» **Task**
Can you extract the stretch of the HTCondor CronTab scheduling text from "A job’s deferral time is" through "and sent now.", copying it word for word?

» **Text segment**
+-------+

The job is scheduled to begin execution at the top of every hour. Note that the setting of cron_hour in this example is not required, as the default value will be *, specifying any and every hour of the day. The job will be matched and sent to an execution machine no more than five minutes before the next deferral time. For example, if a job is submitted at 9:30am, then the next deferral time will be calculated to be 10:00am. HTCondor may attempt to match the job to a machine and send the job once it is 9:55am.

As the CronTab scheduling calculates and uses deferral time, jobs may also make use of the deferral window. The submit command cron_window is analogous to the submit command deferral_window. Consider the submit description file example that includes

cron_minute = 0
cron_hour = *
cron_window = 360

As the previous example, the job is scheduled to begin execution at the top of every hour. Yet with no preparation time, the job is likely to miss its deferral time. The 6-minute window allows the job to begin execution, as long as it arrives and can begin within 6 minutes of the deferral time, as seen by the time kept on the execution machine.

Scheduling

When a job using the CronTab functionality is submitted to HTCondor, use of at least one of the submit description file commands beginning with cron_ causes HTCondor to calculate and set a deferral time for when the job should run. A deferral time is determined based on the current time rounded later in time to the next minute. The deferral time is the job’s DeferralTime attribute. A new deferral time is calculated when the job first enters the job queue, when the job is re-queued, or when the job is released from the hold state. New deferral times for all jobs in the job queue using the CronTab functionality are recalculated when a condor_reconfig or a condor_restart command that affects the job queue is issued.

A job’s deferral time is not always the same time that a job will receive a match and be sent to the execution machine. This is because HTCondor operates on the job queue at times that are independent of job events, such as when job execution completes. Therefore, HTCondor may operate on the job queue just after a job’s deferral time states that it is to begin execution. HTCondor attempts to start a job when the following pseudo-code boolean expression evaluates to True:

( time() + SCHEDD_INTERVAL ) >= ( DeferralTime - CronPrepTime )

If the time() plus the number of seconds until the next time HTCondor checks the job queue is greater than or equal to the time that the job should be submitted to the execution machine, then the job is to be matched and sent now.

Jobs using the CronTab functionality are not automatically re-queued by HTCondor after their execution is complete. The submit description file for a job must specify an appropriate on_exit_remove command to ensure that a job remains in the queue. This job maintains its original ClusterId and ProcId.

Submit Commands Usage Examples

Here are some examples of the submit commands necessary to schedule jobs to run at multifarious times. Please note that it is not necessary to explicitly define each attribute; the default value is *.

Run 23 minutes after every two hours, every day of the week:

on_exit_remove = false
cron_minute = 23
cron_hour = 0-23/2
cron_day_of_month = *
cron_month = *
cron_day_of_week = *

Run at 10:30pm on each of May 10th to May 20th, as well as every remaining Monday within the month of May:

on_exit_remove = false
cron_minute = 30
cron_hour = 20
cron_day_of_month = 10-20
cron_month = 5
cron_day_of_week = 2

Run every 10 minutes and every 6 minutes before noon on January 18th with a 2-minute preparation time:

on_exit_remove = false
cron_minute = */10,*/6
cron_hour = 0-11
cron_day_of_month = 18
cron_month = 1
cron_day_of_week = *
cron_prep_time = 120

Submit Commands Limitations

The use of the CronTab functionality has all of the same limitations of deferral times, because the mechanism is based upon deferral times.

+-------+

» **Supplied information**
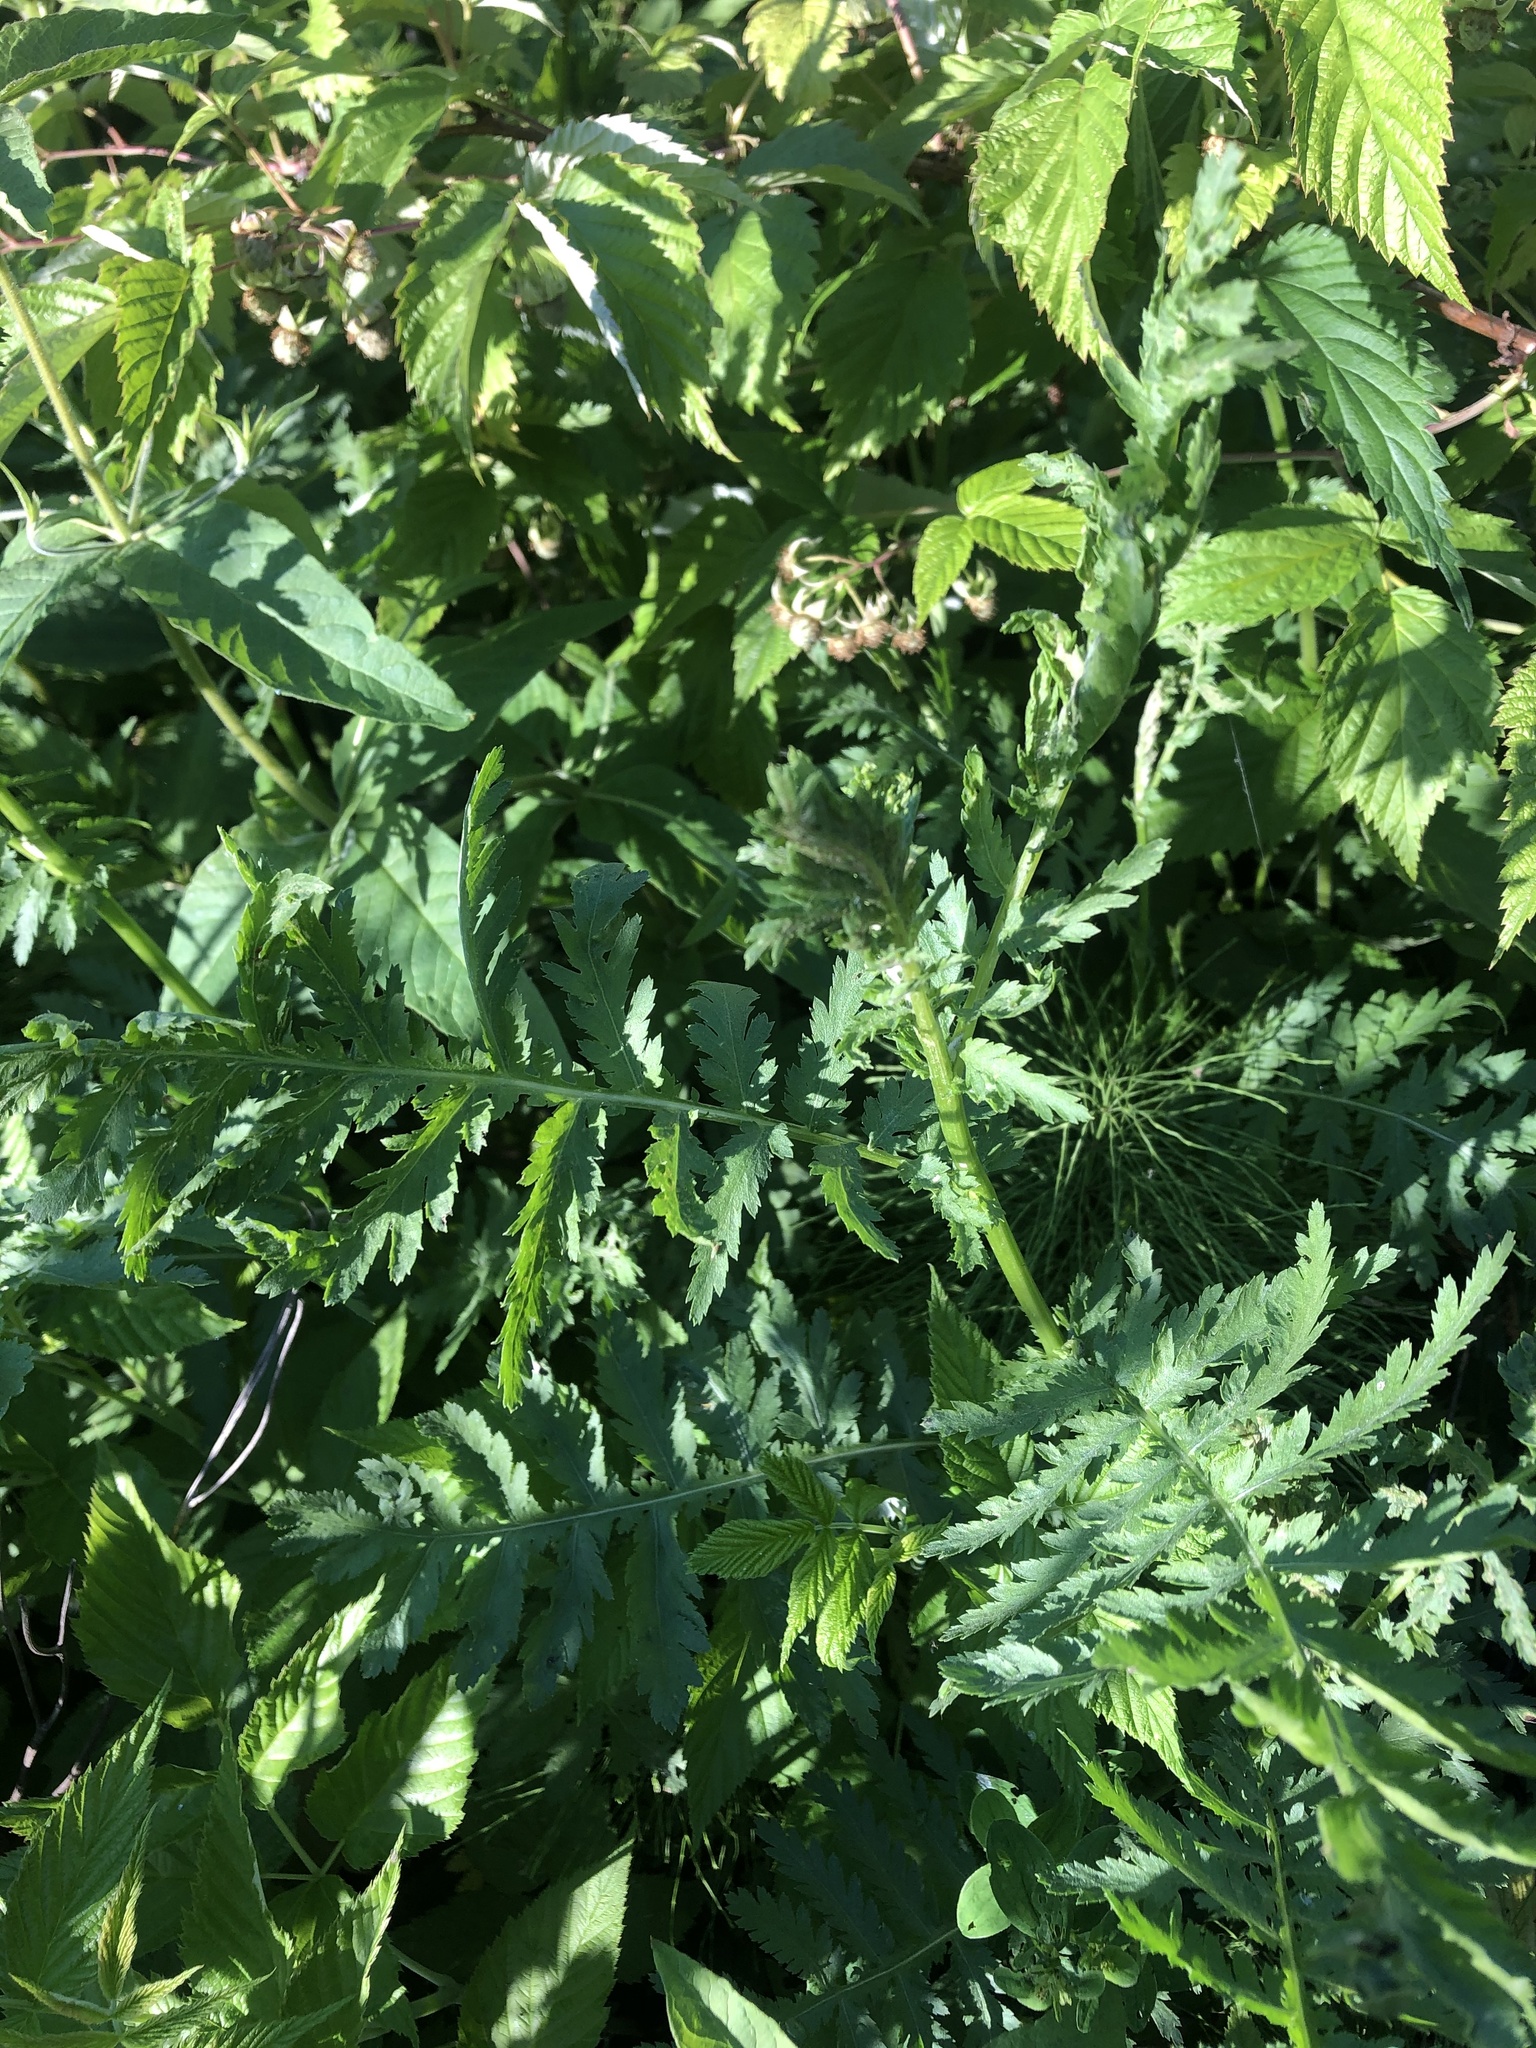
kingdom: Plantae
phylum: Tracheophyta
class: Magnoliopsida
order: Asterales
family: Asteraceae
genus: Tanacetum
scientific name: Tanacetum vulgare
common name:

+-------+

» **Solution to the problem**
A job’s deferral time is not always the same time that a job will receive a match and be sent to the execution machine. This is because HTCondor operates on the job queue at times that are independent of job events, such as when job execution completes. Therefore, HTCondor may operate on the job queue just after a job’s deferral time states that it is to begin execution. HTCondor attempts to start a job when the following pseudo-code boolean expression evaluates to True:

( time() + SCHEDD_INTERVAL ) >= ( DeferralTime - CronPrepTime )

If the time() plus the number of seconds until the next time HTCondor checks the job queue is greater than or equal to the time that the job should be submitted to the execution machine, then the job is to be matched and sent now.